The doctor made it clear she wasn’t out of the woods yet and there were a whole lot of unknowns. There were some really scary days. She was in ICU for 11 nights and in the hospital for 14 nights total. I slept next to her in the hospital every single one of those nights. Then she spent a week in a mental health facility where I wasn’t able to accompany her so I got a hotel room because I desperately needed time alone to sleep and cry. 

She had a lot of recovery to do after leaving the hospitals – physically, emotionally, mentally. And so did I.

I left her father soon after we returned home from the hospitals/hotel. I just couldn’t stay. I’d been unhappy for many years.  It wasn’t good for me and this was making it an unhealthy situation for my daughter. 

My daughter has made a miraculous recovery in every way. I was told she might not survive, that she might never wake up, that she could have permanent brain damage, that the best-case scenario was she’d need a liver transplant. She beat all odds. Her liver healed itself. Doctors were amazed at her progress. More than one doctor told me “she shouldn’t be alive.” 

She also made significant mental health healing. She graduated high school and is thriving at college halfway across the country.  She’s a warrior. A fighter. A survivor. The strongest and bravest person I know. 

My recovery has been slower than my daughter’s.  My world completely shattered two years ago today.  I’m still picking up the pieces and trying to figure out who I am.  I’m still recovering from the trauma that happened on this day two years ago, and in the hospital during the weeks after. And in the years that led up to it. And all the changes that have happened in the two years since her attempt. 

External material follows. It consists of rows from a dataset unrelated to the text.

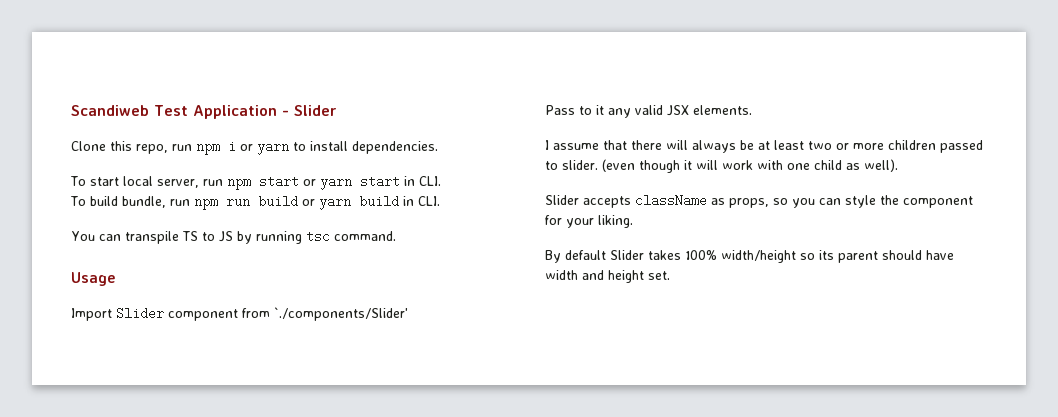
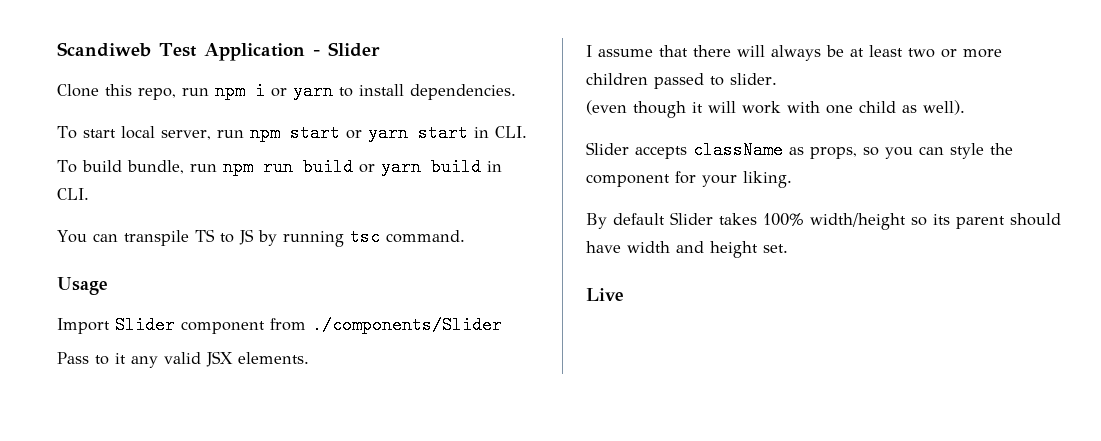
[274,307,408,321] `./components/Slider' -> [312,316,502,334] ./components/Slider
(598, 165) none -> (777, 79) //
(670, 275) none -> [586,288,624,301] // Live

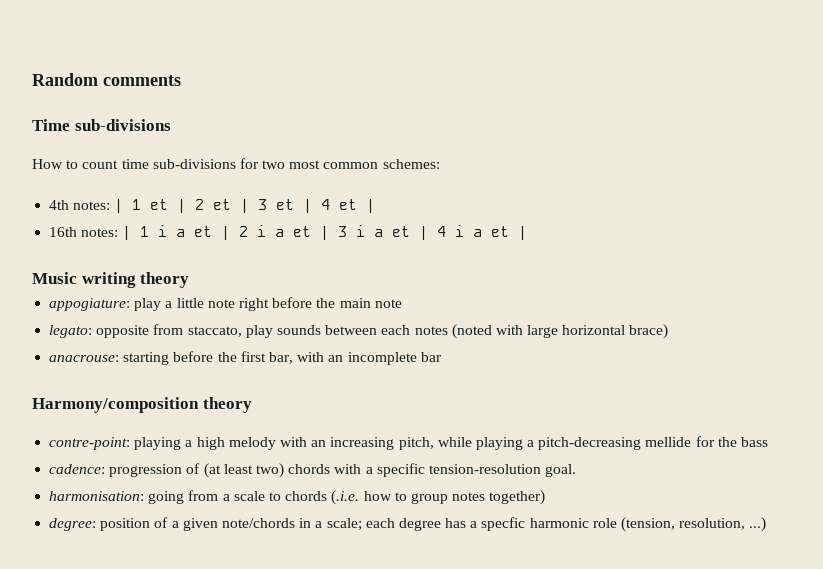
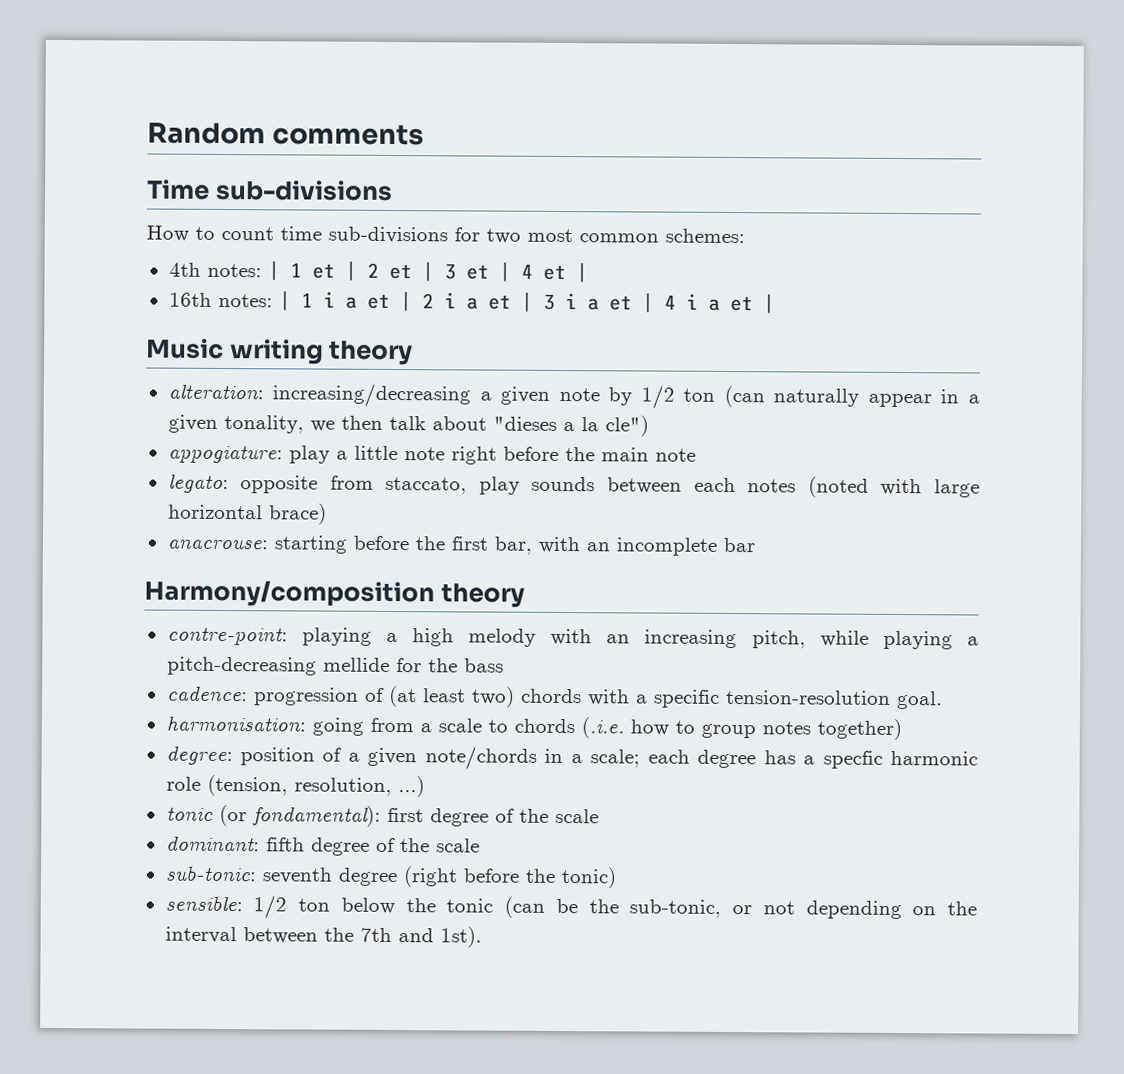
(190, 280) none -> [167,383,981,409] [167,414,649,437] // alteration: increasing/decreasing a given note by 1/2 ton (can naturally appear in a given tonality, we then talk about "dieses a la cle")
(767, 524) none -> [165,804,599,827] [165,835,480,856] [164,864,617,889] [164,894,978,920] [164,926,482,948] // tonic (or fondamental): first degree of the scale // dominant: fifth degree of the scale // sub-tonic: seventh degree (right before the tonic) // sensible: 1/2 ton below the tonic (can be the sub-tonic, or not depending on the interval between the 7th and 1st).

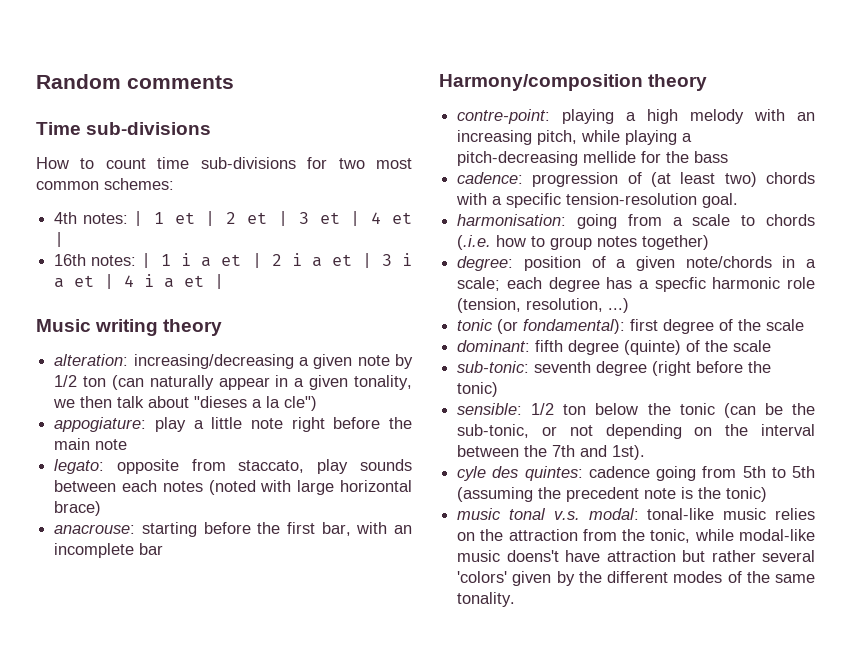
(370, 846) none -> [624,340,682,355] (quinte)
(482, 937) none -> [457,466,815,481] [457,487,768,502] [457,508,815,520] [457,529,815,543] [457,550,815,562] [457,571,815,586] [457,592,516,607] // cyle des quintes: cadence going from 5th to 5th (assuming the precedent note is the tonic) // music tonal v.s. modal: tonal-like music relies on the attraction from the tonic, while modal-like music doens't have attraction but rather several 'colors' given by the different modes of the same tonality.

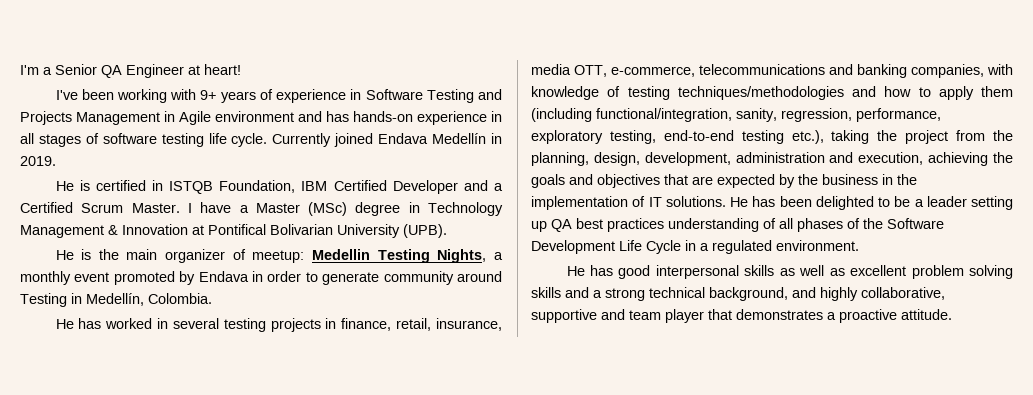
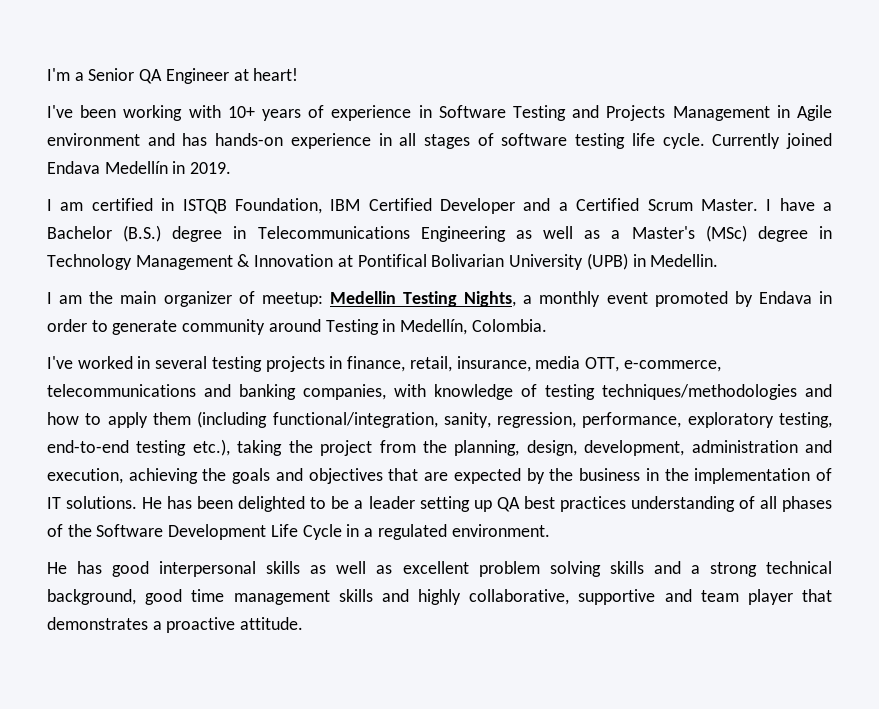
[200,90,217,100] 9+ -> [227,106,255,118] 10+
[55,180,90,191] He is -> [47,199,84,211] I am
[255,203,300,213] Master -> [47,225,695,242] Bachelor (B.S.) degree in Telecommunications Engineering as well as a Master's
[403,224,447,238] [55,249,92,260] (UPB). // He is -> [586,253,719,270] [47,292,83,304] (UPB) in Medellin. // I am
[55,318,102,329] He has -> [47,356,73,369] I've
(788, 294) none -> [145,589,373,605] good time management skills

I’m still processing it all. Writing this was a step in healing. It’s taken me two years to get this out. 

I joked with my daughter this week that it was the one year anniversary of our ankle tattoos. You see, last February 27 we both got our first tattoos. She at 18 and me at 41. Arrows above our right ankles to signify moving forward. The tattoos were to create a positive memory on the first trama-versary of her attempt. 

mother daughter tattoos

Trauma is fascinating. I thought I was okay on this day last year. Then I was folding laundry and was overcome with a wave of emotion so strong I had to sit down as sobs took over my body. It was 10 a.m., the time she came out of the bathroom and puked up blue foam.

We Facetimed today about how glad we both are she’s alive.

I’m going to be gentle with myself today and do things that feel good to my soul – a bike ride, some time at the beach, a fancy latte, maybe yoga class later if I feel up to it.

I’ll continue working on healing and trying to figure out my place in this world. Left foot, right foot, breathe.

But mostly today I celebrate my daughter. And our arrow tattoos. 

Again, if you or someone you know needs help call the National Suicide Prevention Lifeline at 1-800-273-8255.